The Vedas are written within the context of the ancient Indo-European culture and so the concept of God-King has already arisen. Yet the wisdom expressed in the following lines suggests a laconic awaremess of a deeper, more fluid mode of thinking, which already, 4000 years ago, the writer takes care to guard from the censure of the divine king mentality:

"Who really knows, who could here proclaim whence this creation flows, where its origin? With this great surge the Gods made their appearance. Who therefore knows from where it did arise?

This flow of creation, from where it did arise, whether it was ordered or not, He, the Observer in the highest heaven, He alone knows, unless...He knows it not."

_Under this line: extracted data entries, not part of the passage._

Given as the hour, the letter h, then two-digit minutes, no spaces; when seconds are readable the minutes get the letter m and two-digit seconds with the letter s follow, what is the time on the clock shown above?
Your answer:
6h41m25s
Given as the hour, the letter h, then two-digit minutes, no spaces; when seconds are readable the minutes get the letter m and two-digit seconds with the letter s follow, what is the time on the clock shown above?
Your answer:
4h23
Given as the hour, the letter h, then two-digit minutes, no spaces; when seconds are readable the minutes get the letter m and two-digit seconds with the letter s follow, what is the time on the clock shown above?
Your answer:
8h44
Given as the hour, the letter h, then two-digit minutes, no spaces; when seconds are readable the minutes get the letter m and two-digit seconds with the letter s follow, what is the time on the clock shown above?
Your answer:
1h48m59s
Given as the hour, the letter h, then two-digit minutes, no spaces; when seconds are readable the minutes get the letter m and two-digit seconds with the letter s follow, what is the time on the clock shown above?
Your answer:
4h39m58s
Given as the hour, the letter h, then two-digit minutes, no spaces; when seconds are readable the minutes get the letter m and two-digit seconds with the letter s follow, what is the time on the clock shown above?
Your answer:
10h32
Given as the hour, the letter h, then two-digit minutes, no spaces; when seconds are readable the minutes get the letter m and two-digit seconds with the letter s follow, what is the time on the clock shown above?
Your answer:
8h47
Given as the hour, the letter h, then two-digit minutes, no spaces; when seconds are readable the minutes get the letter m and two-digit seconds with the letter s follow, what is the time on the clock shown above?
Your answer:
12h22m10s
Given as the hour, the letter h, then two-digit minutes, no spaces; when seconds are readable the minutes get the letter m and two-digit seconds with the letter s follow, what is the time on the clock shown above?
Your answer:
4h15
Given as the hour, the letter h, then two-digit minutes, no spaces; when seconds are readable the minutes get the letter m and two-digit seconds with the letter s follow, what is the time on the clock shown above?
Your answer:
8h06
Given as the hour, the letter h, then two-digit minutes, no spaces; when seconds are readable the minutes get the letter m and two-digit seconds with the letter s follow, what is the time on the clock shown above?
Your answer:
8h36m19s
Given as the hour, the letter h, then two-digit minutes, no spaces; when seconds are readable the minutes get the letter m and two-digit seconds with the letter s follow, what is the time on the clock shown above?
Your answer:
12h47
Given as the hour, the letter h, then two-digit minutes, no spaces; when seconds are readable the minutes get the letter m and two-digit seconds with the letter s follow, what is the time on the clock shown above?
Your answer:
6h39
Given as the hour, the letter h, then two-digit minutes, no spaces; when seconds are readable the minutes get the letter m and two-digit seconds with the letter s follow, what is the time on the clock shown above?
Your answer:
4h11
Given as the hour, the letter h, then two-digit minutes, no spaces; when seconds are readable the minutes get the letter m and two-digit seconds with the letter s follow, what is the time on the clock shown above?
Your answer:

That is to say, the whole conceptual framework of god  (or goddess, I might add)  is secondary, and such terminology is not proper to the discussion of the Principle upon which the laws of nature depend.

In addition, the concept of the observer, in principle, is ambiguous. The Rishi touches on the paradox that the concept of unconditioned, principial unity is the product of the human mind, but mind itself is conditioned, dualistic, and incapable of ever understanding its own source, by definition.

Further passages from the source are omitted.